======== 提示文 ========

台北旅行 その1

平成14年12月5日〜8日

九イ分の茶屋にて

12月5日

午前3時頃に一度目が覚める。3時間くらい寝ただろうか。電車は沼津駅に停まっていた。
到着まで後1時間半ほどあるので、もう一度寝直そうと思った。しかし、湿度と気温の高い車内の状態と腰痛、それに右斜め前にいた、あからさまに挙動不審なデブが気になってしまう、どうも眠れなかった。このデブ、上下ジャージという変な格好で、通路に顔を出してはしきりと前後を見渡す。掏りか置き引きかとも思ったが、これといった悪事をするわけもなく、そのまま終点の東京駅で降りて行った。トイレに行きたかった、とも思えないし、今でも謎である。

午前4時40分過ぎに東京駅着。挙動不審のデブを付けていこうかとも考えたが、時間が無いので地下ホームへ移動、午前5時発の成田空港行き快速に乗る。ただこの列車、普通座席が全て通勤用の横向きだったので、1000円ほど払ってグリーン車に乗る事にする。
人も居ない2階建て車両の2階で座席を深く倒し、成田空港までの1時間半ほどをゆっくり眠ろうとしていたところ、錦糸町辺りで若いカップルが乗ってきて後ろ方の席に座る。そしてこのカップルの、特に男の方がやたらと喋り、しかも程度の低い突っ込み所満載な話しかしないため、嫌になって席を移動する。幸い2階建て車両の両端はコンパートメントのように独立した空間になっている為、それ以上邪魔される事も無く成田空港まで行くことが出来た。


午前6時半頃に成田空港着。集合時間は7時40分なので、1時間以上も時間がある。仕方が無いのでベンチに座って本を読んで過ごす。
午前7時半頃、カウンターに上がる。20分ほどで、一緒に行くメンバー全員と落ち合う。これまで何度と一緒に海外に行っているM谷さん、O矢さん、O村さん、それに今回初めて一緒に海外に行く事になる社長(本当に会社社長をやっているわけではない)の、総勢5名である。申し込みをしてチケットを貰い、チェックイン。それから、喫茶店で簡単な朝飯を摂る。

======== 資料一覧 ========

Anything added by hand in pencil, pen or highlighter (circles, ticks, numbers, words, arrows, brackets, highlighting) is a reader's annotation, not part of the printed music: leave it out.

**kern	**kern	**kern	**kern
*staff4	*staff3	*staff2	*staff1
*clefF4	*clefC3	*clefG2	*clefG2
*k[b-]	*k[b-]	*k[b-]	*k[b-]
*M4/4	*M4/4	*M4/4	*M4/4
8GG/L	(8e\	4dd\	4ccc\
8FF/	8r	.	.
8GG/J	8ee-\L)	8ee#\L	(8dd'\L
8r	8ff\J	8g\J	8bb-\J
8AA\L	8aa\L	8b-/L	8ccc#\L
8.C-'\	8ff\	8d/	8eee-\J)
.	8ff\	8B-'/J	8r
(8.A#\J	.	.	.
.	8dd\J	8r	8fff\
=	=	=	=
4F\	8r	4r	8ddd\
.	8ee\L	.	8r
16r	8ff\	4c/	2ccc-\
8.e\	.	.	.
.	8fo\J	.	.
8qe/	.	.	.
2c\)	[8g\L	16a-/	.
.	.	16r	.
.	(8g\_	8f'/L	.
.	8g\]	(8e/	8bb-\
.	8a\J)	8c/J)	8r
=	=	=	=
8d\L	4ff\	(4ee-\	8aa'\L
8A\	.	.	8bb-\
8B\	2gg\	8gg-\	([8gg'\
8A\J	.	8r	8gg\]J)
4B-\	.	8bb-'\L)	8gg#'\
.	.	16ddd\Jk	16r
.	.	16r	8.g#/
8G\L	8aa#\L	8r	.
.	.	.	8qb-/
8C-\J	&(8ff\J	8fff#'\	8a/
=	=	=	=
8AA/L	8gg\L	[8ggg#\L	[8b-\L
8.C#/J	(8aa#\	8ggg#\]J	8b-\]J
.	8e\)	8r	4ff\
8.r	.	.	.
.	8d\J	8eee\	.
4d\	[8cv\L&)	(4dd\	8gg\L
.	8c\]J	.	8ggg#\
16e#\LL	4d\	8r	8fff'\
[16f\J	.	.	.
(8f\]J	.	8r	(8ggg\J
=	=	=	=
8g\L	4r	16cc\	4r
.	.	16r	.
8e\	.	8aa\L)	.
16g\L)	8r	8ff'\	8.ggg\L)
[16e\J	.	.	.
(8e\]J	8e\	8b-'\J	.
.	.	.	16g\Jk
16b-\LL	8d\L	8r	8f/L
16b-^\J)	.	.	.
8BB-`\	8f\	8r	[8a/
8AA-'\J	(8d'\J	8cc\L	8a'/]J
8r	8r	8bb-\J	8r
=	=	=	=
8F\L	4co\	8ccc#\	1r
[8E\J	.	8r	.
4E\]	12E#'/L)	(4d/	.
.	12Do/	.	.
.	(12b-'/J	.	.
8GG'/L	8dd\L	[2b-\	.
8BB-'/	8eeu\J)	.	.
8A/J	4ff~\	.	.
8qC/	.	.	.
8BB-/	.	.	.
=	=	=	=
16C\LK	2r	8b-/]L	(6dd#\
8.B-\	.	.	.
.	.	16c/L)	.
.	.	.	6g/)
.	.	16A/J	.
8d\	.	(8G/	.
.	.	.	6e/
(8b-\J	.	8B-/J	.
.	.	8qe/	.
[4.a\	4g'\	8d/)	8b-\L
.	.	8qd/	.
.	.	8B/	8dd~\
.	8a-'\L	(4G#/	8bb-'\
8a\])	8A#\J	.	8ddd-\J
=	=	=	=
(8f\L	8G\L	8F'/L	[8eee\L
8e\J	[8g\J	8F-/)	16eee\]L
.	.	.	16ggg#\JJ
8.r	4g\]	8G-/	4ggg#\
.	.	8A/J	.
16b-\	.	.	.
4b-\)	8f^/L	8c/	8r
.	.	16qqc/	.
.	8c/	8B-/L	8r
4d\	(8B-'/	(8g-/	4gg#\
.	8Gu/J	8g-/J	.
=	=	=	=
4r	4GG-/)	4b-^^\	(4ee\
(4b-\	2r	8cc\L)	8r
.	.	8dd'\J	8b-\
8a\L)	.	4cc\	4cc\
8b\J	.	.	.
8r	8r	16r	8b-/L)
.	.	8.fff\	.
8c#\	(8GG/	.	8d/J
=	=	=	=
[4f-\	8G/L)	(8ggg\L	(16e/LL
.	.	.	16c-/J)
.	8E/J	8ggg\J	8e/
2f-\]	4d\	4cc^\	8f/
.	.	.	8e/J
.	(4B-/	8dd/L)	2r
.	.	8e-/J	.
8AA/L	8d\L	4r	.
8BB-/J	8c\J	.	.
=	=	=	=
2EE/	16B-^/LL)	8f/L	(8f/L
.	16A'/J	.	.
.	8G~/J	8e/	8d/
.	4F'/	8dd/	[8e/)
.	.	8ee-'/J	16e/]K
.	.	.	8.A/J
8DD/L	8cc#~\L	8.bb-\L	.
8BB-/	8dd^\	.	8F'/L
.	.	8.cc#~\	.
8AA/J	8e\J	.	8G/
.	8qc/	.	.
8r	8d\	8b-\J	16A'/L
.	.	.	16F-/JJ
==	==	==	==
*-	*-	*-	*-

========

▶ [必須課題]:
(A) 台北旅行記の「到着まで後1時間半ほどあるの」から「思えないし、今でも謎である。」までを、「腰痛」を「肩こり」に置き換えて書き直してください。
(B) 台北旅行記を、最後の文の後から書き継ぐこと。
資料はこの作業とは関係しない。

▶ [課題別解答]:
(A)
到着まで後1時間半ほどあるので、もう一度寝直そうと思った。しかし、湿度と気温の高い車内の状態と肩こり、それに右斜め前にいた、あからさまに挙動不審なデブが気になってしまう、どうも眠れなかった。このデブ、上下ジャージという変な格好で、通路に顔を出してはしきりと前後を見渡す。掏りか置き引きかとも思ったが、これといった悪事をするわけもなく、そのまま終点の東京駅で降りて行った。トイレに行きたかった、とも思えないし、今でも謎である。

(B)
午前9時過ぎに出発ロビーに移動し、搭乗。チェックインの時間が遅かったので真中の席である。ともかく無事に離陸。

しばらくして機内食が出てくる。チキンかビーフと言われたのでビーフを選択したら、牛丼が出て来る。牛肉が多くて吉野家のものよりかは増しだったが、と言って機内食で牛丼と言うのも何である。

スチュワーデスは中国人と日本人で半々くらいだったが、中国の人で一人、えらく奇麗な人が居た。奥菜恵と香取慎吾を足して二で割ったような顔立ちで、背も高い。ただ、いかんせん胸が無かったのが珠に傷であるが、狭い機内で活動するのに大きな胸は邪魔なのだろう。いや、無くてもいいや。
やたらとドリンクを要求してみるが、間近で眺める美人というのは良いものである。

空中分解もハイジャックも謎の消失も起こることもなく、無事に台北空港に到着。ロビーで待っていた現地添乗員のお姉さんと合流して、免税店経由でホテルへと向う。
この添乗員は日本留学していた時に、北寮に出入りした事もあるそうで、何とも奇妙な縁である。しかし、北寮に入り込んで一体何をやっていたのか。


15時過ぎにホテルにチェックイン。ホテルは台北駅のすぐ脇にあり、鉄道と地下鉄が使えて、交通の便が非常に良い。荷物を置いて、夕食までに簡単な観光をしようと外へ出る。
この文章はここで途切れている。